In the fiction of Warhammer 40,000, Space Marines are the ideal bio-engineered soldier, transhuman demigods that are armed to the teeth with bolter guns, power fists, and heavily engineered armor. They’re the poster boys of the setting, and the original Space Marine video game in 2011 was one of the best manifestations of that ultimate power fantasy. As we get closer to the launch of Space Marine 2 in September, developer Saber Interactive has revealed more about how the game borrows heavily from the tabletop game and its visuals to help bring Titus and his squad to life.
“[Our visual inspiration] is 99% tabletop models and almost nothing else. Believe it or not, production of every character in our game started with building the miniature,” Dmitriy Grigorenko, lead game designer, told trendsnapnews in a recent email interview. “It’s easier to understand how the model works and how it is supposed to be animated if you can rotate it with your own hands. Of course some adjustments had to be made so the ending character doesn’t look like a toy that was scaled up, but it’s all starting with miniatures. In the end, even people who weren’t Warhammer fans have a massive collection of miniatures at their desks.”
In the campaign, Titus will be significantly more dour and reserved than his original depiction. “Titus was taken away by the Inquisition, and that took its toll on him. That happened because he was very open, and it cost him dearly,” said Grigorenko. “Now he is back in the very same company he was leading in the past and almost nobody knows him.”

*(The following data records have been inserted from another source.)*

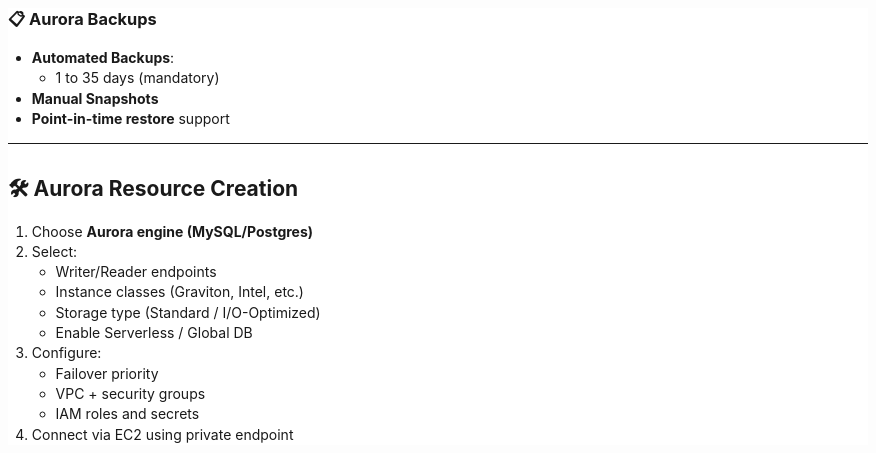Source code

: ### 📋 Aurora Backups
- **Automated Backups**:
    - 1 to 35 days (mandatory)
- **Manual Snapshots**
- **Point-in-time restore** support

---

## 🛠️ Aurora Resource Creation
1. Choose **Aurora engine (MySQL/Postgres)**
2. Select:
    - Writer/Reader endpoints
    - Instance classes (Graviton, Intel, etc.)
    - Storage type (Standard / I/O-Optimized)
    - Enable Serverless / Global DB
3. Configure:
    - Failover priority
    - VPC + security groups
    - IAM roles and secrets
4. Connect via EC2 using private endpoint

Titus has to battle his way through two planets; the first is a Death World, a place that is barely suitable for human habitation. “The entire surface of the planet is covered with deadly and completely inhospitable jungles,” shared Grigorenko. “It was never a nice place to live to begin with, but now with a Tyranid infestation, it is even worse.”

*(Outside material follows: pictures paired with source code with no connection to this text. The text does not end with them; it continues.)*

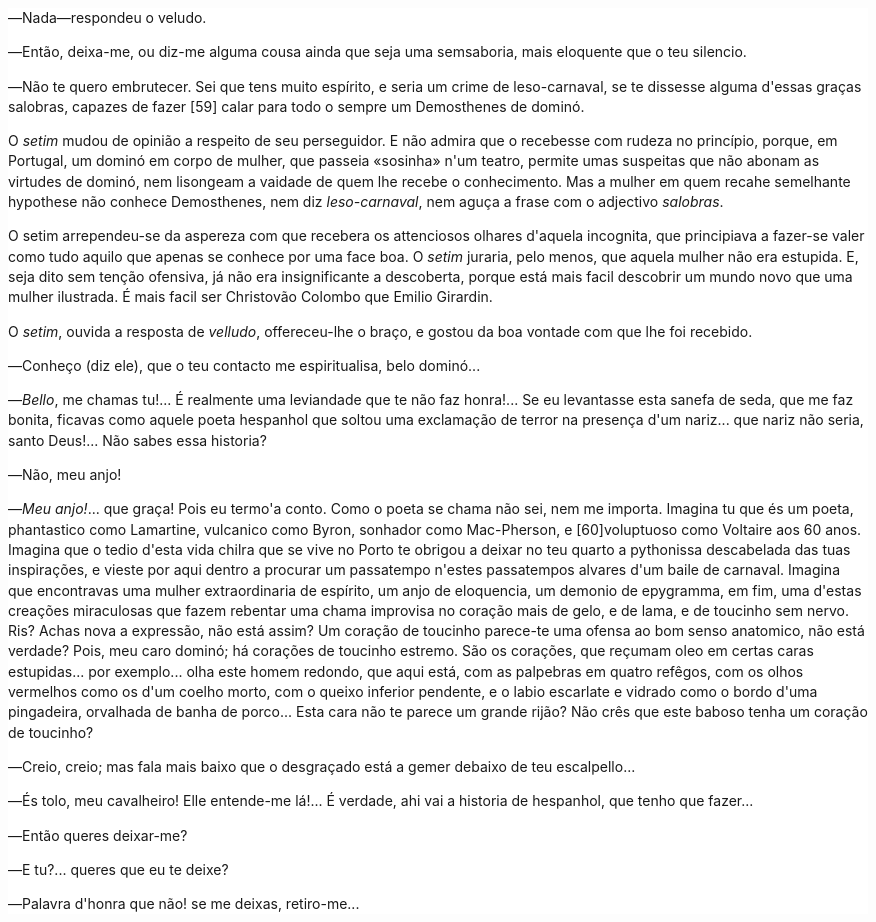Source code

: ―Nada―respondeu o veludo.  
  
―Então, deixa-me, ou diz-me alguma cousa ainda que seja uma semsaboria, mais eloquente que o teu silencio.  
  
―Não te quero embrutecer. Sei que tens muito espírito, e seria um crime de leso-carnaval, se te dissesse alguma d'essas graças salobras, capazes de fazer \[59\] calar para todo o sempre um Demosthenes de dominó.  
  
O _setim_ mudou de opinião a respeito de seu perseguidor. E não admira que o recebesse com rudeza no princípio, porque, em Portugal, um dominó em corpo de mulher, que passeia «sosinha» n'um teatro, permite umas suspeitas que não abonam as virtudes de dominó, nem lisongeam a vaidade de quem lhe recebe o conhecimento. Mas a mulher em quem recahe semelhante hypothese não conhece Demosthenes, nem diz _leso-carnaval_, nem aguça a frase com o adjectivo _salobras_.  
  
O setim arrependeu-se da aspereza com que recebera os attenciosos olhares d'aquela incognita, que principiava a fazer-se valer como tudo aquilo que apenas se conhece por uma face boa. O _setim_ juraria, pelo menos, que aquela mulher não era estupida. E, seja dito sem tenção ofensiva, já não era insignificante a descoberta, porque está mais facil descobrir um mundo novo que uma mulher ilustrada. É mais facil ser Christovão Colombo que Emilio Girardin.  
  
O _setim_, ouvida a resposta de _velludo_, offereceu-lhe o braço, e gostou da boa vontade com que lhe foi recebido.  
  
―Conheço (diz ele), que o teu contacto me espiritualisa, belo dominó...  
  
―_Bello_, me chamas tu!... É realmente uma leviandade que te não faz honra!... Se eu levantasse esta sanefa de seda, que me faz bonita, ficavas como aquele poeta hespanhol que soltou uma exclamação de terror na presença d'um nariz... que nariz não seria, santo Deus!... Não sabes essa historia?  
  
―Não, meu anjo!  
  
―_Meu anjo!_... que graça! Pois eu termo'a conto. Como o poeta se chama não sei, nem me importa. Imagina tu que és um poeta, phantastico como Lamartine, vulcanico como Byron, sonhador como Mac-Pherson, e \[60\]voluptuoso como Voltaire aos 60 anos. Imagina que o tedio d'esta vida chilra que se vive no Porto te obrigou a deixar no teu quarto a pythonissa descabelada das tuas inspirações, e vieste por aqui dentro a procurar um passatempo n'estes passatempos alvares d'um baile de carnaval. Imagina que encontravas uma mulher extraordinaria de espírito, um anjo de eloquencia, um demonio de epygramma, em fim, uma d'estas creações miraculosas que fazem rebentar uma chama improvisa no coração mais de gelo, e de lama, e de toucinho sem nervo. Ris? Achas nova a expressão, não está assim? Um coração de toucinho parece-te uma ofensa ao bom senso anatomico, não está verdade? Pois, meu caro dominó; há corações de toucinho estremo. São os corações, que reçumam oleo em certas caras estupidas... por exemplo... olha este homem redondo, que aqui está, com as palpebras em quatro refêgos, com os olhos vermelhos como os d'um coelho morto, com o queixo inferior pendente, e o labio escarlate e vidrado como o bordo d'uma pingadeira, orvalhada de banha de porco... Esta cara não te parece um grande rijão? Não crês que este baboso tenha um coração de toucinho?  
  
―Creio, creio; mas fala mais baixo que o desgraçado está a gemer debaixo de teu escalpello...  
  
―És tolo, meu cavalheiro! Elle entende-me lá!... É verdade, ahi vai a historia de hespanhol, que tenho que fazer...  
  
―Então queres deixar-me?  
  
―E tu?... queres que eu te deixe?  
  
―Palavra d'honra que não! se me deixas, retiro-me...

The second planet is a Hive World, similar to the setting of Warhammer 40,000: Darktide. Hive cities pack billions of people in giant vertical cities that run from subterranean hab-blocks to massive gothic spires. These are dense, highly detailed environments, and when the Tyranids swarm en masse, the game can get busy. During a technical demo I tried last year, controlling Titus felt similar to how he felt in the original Space Marine. The foes, however — the swarming, endless hordes of Tyranids — are quite different.
“Tyranid swarms were a huge technical challenge, of course. But we have our own proprietary engine that is perfect for tasks like that,” said Grigorenko. “A previous version of the engine was used for World War Z; it allowed us to have 500 zombies on screen back then. However, with Space Marine 2, we had to go even bigger in terms of both quality and quantity.”
While the single-player campaign is all about facing insurmountable odds against an asymmetrical enemy, the multiplayer focuses on six-versus-six combat between squads of Space Marines.
The Ultramarines and Thousand Sons are both Space Marine chapters that show up in the main campaign, albeit with completely different histories and allegiances. The multiplayer gets even more granular. Players can engage in Space Marine battles, picking one of six classes: Tactical, Assault, Vanguard, Bulwark, Sniper, and Heavy. With the class loadouts and customization, players can also switch up every individual piece of their armor — gauntlets, war gear, greaves, helms, pauldrons, and breastplates can all be changed out. With this in-depth system, players can recreate bright yellow Imperial Fists, secretive and cloaked Dark Angels, the Nurgle-infested Death Guard, and furious berzerkers of Khorne.
It’s awesome to see so much love and attention paid to the tabletop game, which gave us the original depiction of Space Marines. Hopefully, we can see some of the fun tabletop variants original as cosmetics, like the classic beaky helmet. I haven’t played Space Marine 2 since the technical demo, but the glimpses coming out of multiplayer content are intriguing.
The tabletop game can be a bit slow, with rolling dice, measuring movement, and occasionally checking a codex — but Space Marine 2 looks like a much swifter and visceral take on transhuman combat and eternal war, while still paying homage to the roots of the setting.